カタチ
彼女はとってもよく喋った。私に相槌を打たさないほどのスピードで話し続けた。
正義とは何か、自分はいつも立ち向かっている。間違ってなどいない。彼女の正しさを聞いてほしいようだった。
私は頷くだけ、1時間が経っていた。それでもずっとずっと彼女の正義についての話は終わることはなかった。…出会いはこんな感じ。精神科の面談室で彼女は時が止まったように話し続けた。 実は、彼女はご主人に殴られたと何度も警察に駆け込み、よくよくご主人に話を聞いてみると殴っていたのは彼女だった・・というオチで、精神科に入院、服薬調整や認知症状についての検査が行われた。さらに、不思議なことは子供たちの連絡先が分からない、もしわかっても子供たちに知らせんでほしい‥というご主人からの申し出。「謎」に包まれすぎていて‥じゃあさ、本当のことにたどり着きたくなるやん。認知症の人はね、悪意ある周りの人に悪人にされることがある。覚えてないからね、そうかなぁって思っちゃう。そしてそうかなぁって思ったことを忘れちゃう。そうやって忘れることを知っている悪意の人は、悪いのは私じゃないこの人だと理由をつけて言ってみたら、それが通っちゃうことを知っちゃって、そっからはもう転がるように人のせいだ。今回主役の彼女も同じ。私はさっき彼女がご主人を殴っていたというオチだと言った。実はこれは間違っていた。連絡してはいけないという禁断の扉、実子からの電話は突然かかってきた。私の中では「ストン」と腑に落ちた。本当のことにたどり着いた。

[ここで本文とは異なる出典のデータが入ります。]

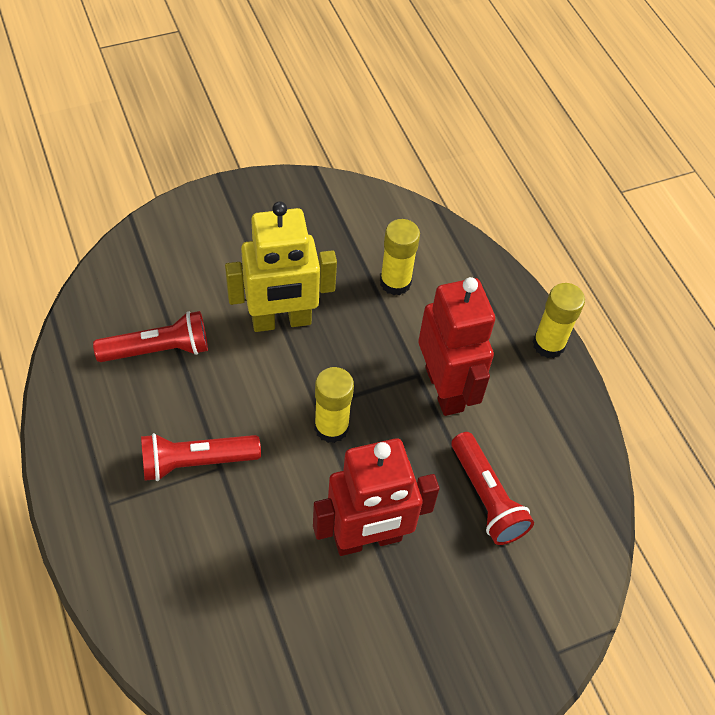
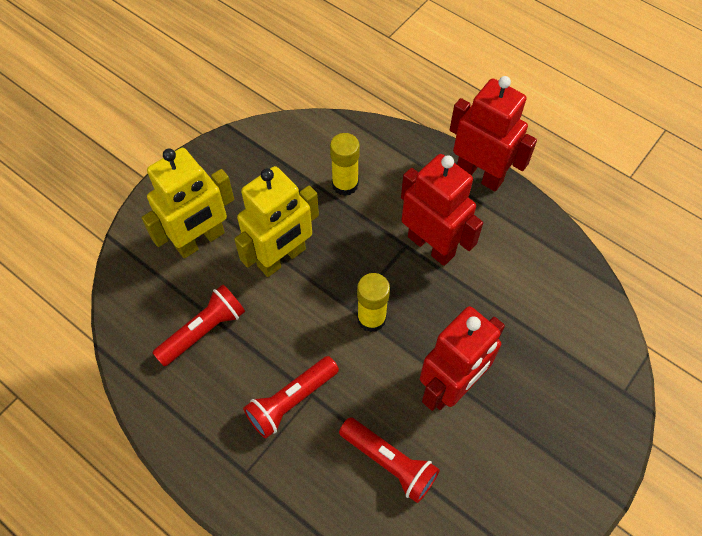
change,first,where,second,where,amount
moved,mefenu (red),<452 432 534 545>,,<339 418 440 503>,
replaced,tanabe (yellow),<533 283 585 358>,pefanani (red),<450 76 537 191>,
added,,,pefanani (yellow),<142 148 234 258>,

彼女と出会いここに来てくれて、もうすぐ一年が経つ。すり足だった歩き方はちゃんと足の上がる力強い歩行になり、洗い物もできる、洗濯物も畳める、ほうきのお掃除も、掃除機もかけられる。アメリのお水も変えてくれて、ランチョンマットも敷いてくれる。でも、ご主人の名も子供たちの名も季節も生年月日も思い出せない。めいの家が何なのかもわかってはいない。でも、楽しそうに暮らしている。不安そうな時もあるけど、それでももう誰も悪意の目を向けたりはしないことをわかってるのかな。
認知症の人が たとえば万引きしても無罪になる事がある‥心神喪失の疑いがあったりで。だから何してもいいってことじゃなくて だからそばにいる人は正しい目で広くその人を見ないといけないよね。叱ってばっかじゃいけないし、なんで?って思わなきゃいけないし、信じなきゃいけないし、疑わなきゃいけない。認知症はカタチのないものだし、現れ方も人それぞれ個性がある。私たちがカタチにはめちゃ絶対にいけない。全開満開の自由人でいてもらうことが私たちの使命だから、ね。